• **Exercise description**:
Copy each line below in which the string "under" appears.

Dataset entries:
Start of Block
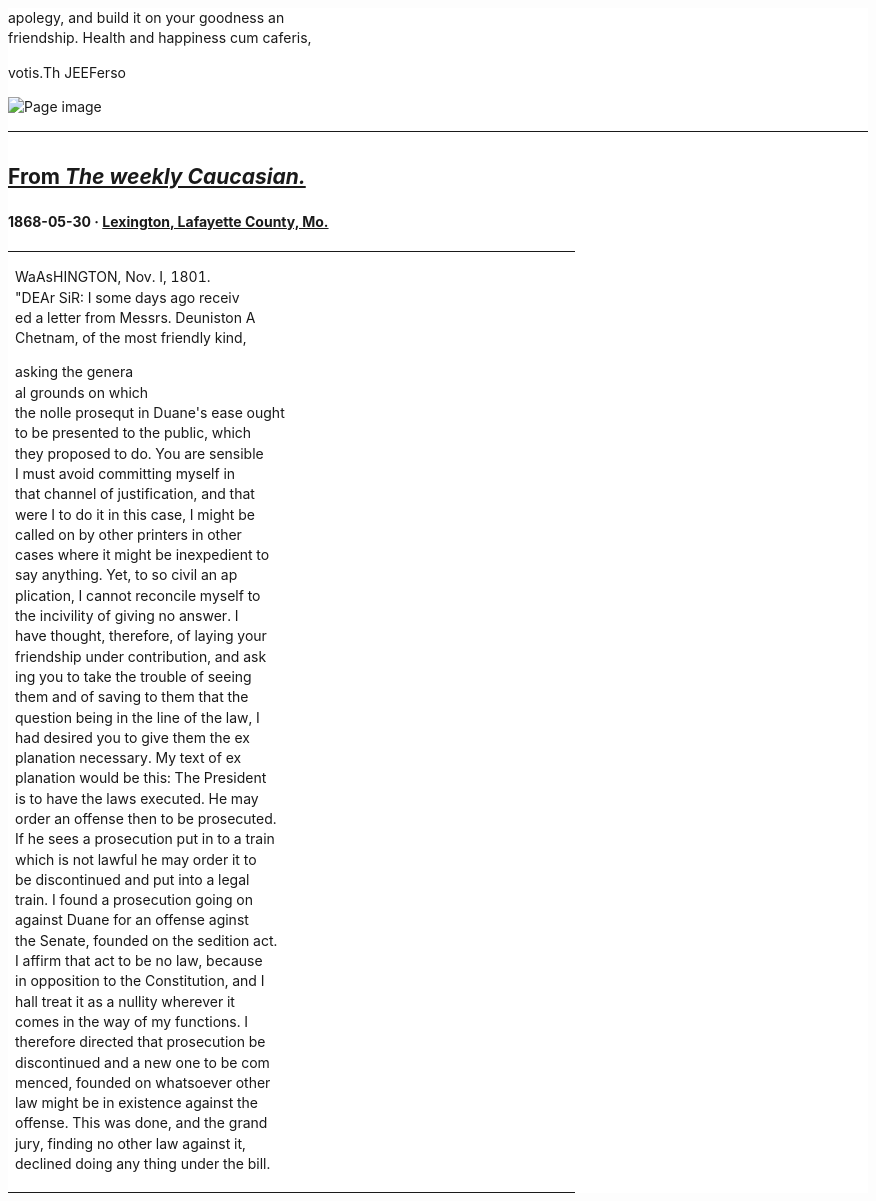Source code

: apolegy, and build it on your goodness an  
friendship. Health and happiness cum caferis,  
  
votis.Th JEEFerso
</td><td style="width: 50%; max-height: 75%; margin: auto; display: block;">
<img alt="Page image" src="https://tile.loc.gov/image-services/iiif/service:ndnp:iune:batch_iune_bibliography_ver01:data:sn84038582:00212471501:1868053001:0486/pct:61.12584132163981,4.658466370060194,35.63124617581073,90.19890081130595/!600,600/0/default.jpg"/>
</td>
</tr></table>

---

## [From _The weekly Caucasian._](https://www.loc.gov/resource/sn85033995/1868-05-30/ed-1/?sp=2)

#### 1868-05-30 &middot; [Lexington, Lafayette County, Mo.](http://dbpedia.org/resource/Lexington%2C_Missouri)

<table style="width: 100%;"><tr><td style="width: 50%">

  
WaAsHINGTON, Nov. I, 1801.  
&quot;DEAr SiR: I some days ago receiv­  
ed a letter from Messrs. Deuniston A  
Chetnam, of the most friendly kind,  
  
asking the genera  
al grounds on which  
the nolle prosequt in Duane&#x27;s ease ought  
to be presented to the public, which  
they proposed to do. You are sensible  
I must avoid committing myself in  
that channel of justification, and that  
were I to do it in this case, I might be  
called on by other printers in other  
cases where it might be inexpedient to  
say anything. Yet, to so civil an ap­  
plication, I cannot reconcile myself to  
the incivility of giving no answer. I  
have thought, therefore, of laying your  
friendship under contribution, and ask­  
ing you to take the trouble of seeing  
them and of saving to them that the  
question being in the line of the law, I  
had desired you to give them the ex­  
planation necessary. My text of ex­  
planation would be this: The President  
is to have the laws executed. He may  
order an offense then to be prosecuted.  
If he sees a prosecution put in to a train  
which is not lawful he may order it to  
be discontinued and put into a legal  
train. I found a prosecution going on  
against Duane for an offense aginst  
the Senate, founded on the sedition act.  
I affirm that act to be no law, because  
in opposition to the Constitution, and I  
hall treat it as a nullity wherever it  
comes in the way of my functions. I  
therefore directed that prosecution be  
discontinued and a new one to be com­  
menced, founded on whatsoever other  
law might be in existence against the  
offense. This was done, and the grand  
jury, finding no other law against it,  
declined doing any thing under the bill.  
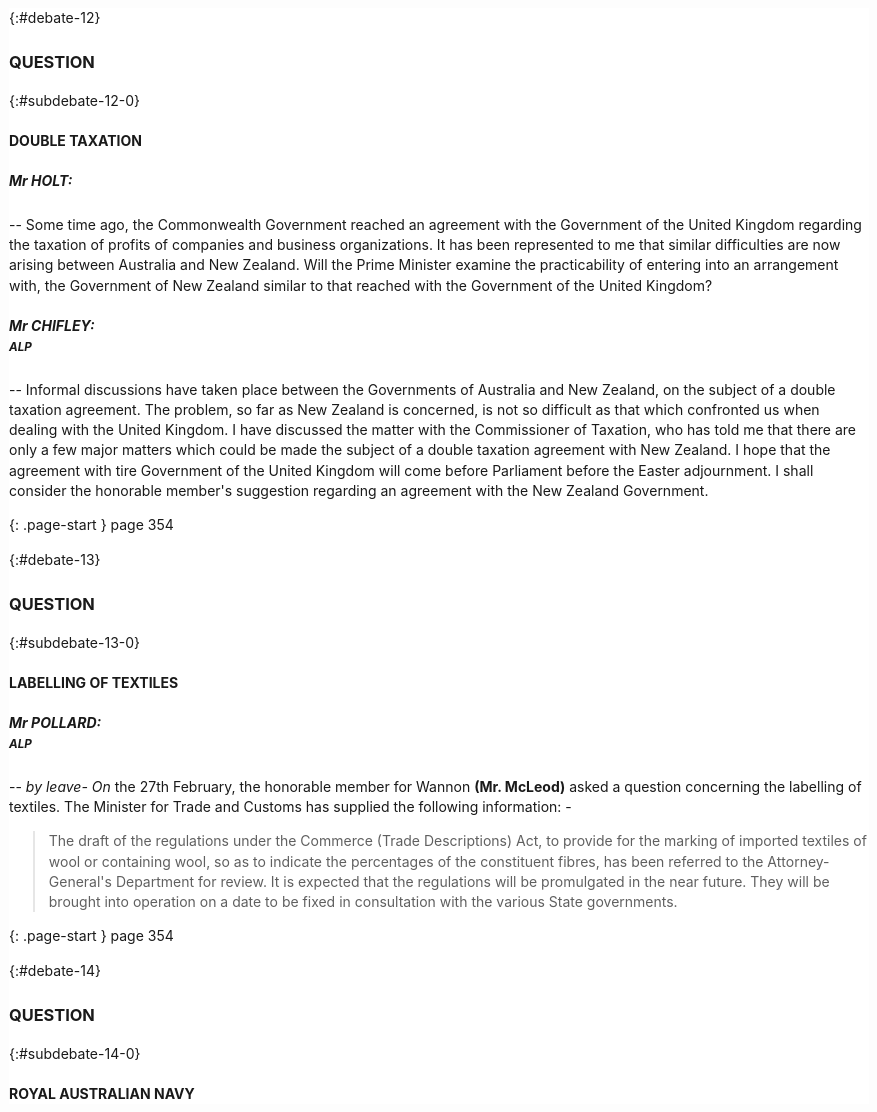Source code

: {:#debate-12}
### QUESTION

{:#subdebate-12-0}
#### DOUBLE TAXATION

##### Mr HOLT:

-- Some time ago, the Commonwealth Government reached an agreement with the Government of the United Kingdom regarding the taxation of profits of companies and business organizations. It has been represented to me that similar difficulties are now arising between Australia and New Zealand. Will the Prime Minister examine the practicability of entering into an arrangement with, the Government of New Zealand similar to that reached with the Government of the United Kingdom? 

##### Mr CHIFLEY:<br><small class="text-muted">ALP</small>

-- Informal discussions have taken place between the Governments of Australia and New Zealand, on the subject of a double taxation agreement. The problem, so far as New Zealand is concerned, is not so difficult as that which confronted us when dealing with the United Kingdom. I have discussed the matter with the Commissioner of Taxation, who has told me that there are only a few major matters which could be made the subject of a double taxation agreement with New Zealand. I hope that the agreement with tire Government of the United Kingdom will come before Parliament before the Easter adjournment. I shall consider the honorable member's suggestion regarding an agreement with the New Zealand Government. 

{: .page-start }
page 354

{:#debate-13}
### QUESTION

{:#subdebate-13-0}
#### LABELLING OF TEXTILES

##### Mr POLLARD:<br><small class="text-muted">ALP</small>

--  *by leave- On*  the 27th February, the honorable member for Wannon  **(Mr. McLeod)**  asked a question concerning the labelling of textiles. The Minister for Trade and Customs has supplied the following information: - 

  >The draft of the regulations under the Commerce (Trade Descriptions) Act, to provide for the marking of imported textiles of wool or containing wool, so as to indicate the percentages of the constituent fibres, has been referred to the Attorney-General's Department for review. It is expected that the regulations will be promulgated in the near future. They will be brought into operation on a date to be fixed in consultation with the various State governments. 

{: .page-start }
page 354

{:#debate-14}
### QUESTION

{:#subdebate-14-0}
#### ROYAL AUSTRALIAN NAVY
End of Block
Start of Block
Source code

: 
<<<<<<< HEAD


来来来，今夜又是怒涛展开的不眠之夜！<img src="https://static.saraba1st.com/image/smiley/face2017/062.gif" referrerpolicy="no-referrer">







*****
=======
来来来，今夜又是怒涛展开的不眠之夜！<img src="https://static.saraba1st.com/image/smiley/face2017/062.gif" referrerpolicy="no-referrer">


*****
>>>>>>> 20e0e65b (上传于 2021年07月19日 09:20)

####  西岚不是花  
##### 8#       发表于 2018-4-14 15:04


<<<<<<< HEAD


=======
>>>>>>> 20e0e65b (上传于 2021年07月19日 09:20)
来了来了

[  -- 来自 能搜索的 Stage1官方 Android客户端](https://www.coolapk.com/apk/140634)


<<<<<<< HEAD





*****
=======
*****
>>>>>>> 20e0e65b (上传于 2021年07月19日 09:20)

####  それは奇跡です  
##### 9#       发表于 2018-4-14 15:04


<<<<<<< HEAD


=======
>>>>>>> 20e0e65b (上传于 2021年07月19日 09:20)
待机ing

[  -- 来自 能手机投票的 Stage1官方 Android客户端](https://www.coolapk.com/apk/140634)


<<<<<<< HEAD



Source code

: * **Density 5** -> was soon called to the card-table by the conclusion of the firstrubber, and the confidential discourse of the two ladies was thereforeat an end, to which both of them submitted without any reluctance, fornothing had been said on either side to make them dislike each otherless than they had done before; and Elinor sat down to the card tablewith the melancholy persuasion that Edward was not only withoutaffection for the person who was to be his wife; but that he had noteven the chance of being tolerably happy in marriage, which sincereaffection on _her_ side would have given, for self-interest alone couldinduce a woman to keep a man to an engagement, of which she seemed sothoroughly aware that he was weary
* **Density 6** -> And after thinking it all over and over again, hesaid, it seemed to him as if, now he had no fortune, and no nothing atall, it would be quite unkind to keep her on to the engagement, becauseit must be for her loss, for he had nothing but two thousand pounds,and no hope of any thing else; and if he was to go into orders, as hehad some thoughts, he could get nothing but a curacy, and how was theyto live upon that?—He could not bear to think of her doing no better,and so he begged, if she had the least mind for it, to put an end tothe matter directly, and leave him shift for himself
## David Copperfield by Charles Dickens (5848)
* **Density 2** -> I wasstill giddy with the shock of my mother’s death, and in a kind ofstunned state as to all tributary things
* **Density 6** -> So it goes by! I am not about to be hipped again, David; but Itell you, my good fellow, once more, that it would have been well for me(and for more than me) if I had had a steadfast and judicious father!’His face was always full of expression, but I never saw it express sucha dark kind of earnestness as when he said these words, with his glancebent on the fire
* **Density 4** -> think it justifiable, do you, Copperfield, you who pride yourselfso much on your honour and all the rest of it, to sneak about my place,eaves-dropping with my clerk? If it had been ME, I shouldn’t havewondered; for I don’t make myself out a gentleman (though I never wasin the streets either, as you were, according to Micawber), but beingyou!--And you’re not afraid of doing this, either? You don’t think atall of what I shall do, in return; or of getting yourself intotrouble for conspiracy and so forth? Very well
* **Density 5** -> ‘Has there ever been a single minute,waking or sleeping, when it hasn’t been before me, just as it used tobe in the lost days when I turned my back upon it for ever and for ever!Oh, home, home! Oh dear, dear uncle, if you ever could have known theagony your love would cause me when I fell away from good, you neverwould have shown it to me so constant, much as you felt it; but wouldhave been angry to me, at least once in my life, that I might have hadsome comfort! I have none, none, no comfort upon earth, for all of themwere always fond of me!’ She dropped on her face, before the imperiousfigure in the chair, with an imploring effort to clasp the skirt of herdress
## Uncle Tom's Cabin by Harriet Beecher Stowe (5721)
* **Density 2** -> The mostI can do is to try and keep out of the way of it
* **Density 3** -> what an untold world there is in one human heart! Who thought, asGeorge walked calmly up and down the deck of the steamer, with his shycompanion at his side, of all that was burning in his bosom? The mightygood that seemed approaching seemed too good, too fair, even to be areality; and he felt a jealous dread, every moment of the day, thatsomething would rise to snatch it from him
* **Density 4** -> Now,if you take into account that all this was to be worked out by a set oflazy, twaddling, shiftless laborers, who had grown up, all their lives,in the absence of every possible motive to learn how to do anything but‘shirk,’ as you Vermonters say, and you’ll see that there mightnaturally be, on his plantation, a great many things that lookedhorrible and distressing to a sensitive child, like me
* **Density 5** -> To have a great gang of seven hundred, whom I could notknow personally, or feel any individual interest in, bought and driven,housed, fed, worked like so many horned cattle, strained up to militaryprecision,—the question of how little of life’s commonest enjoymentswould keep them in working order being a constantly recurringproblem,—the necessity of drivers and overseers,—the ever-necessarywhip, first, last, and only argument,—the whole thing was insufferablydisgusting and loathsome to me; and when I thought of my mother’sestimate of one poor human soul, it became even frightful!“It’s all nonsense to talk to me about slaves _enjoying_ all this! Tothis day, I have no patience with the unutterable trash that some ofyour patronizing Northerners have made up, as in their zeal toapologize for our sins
End of Block
• **Written response**:
friendship under contribution, and ask­  
declined doing any thing under the bill.  
  >The draft of the regulations under the Commerce (Trade Descriptions) Act, to provide for the marking of imported textiles of wool or containing wool, so as to indicate the percentages of the constituent fibres, has been referred to the Attorney-General's Department for review. It is expected that the regulations will be promulgated in the near future. They will be brought into operation on a date to be fixed in consultation with the various State governments. 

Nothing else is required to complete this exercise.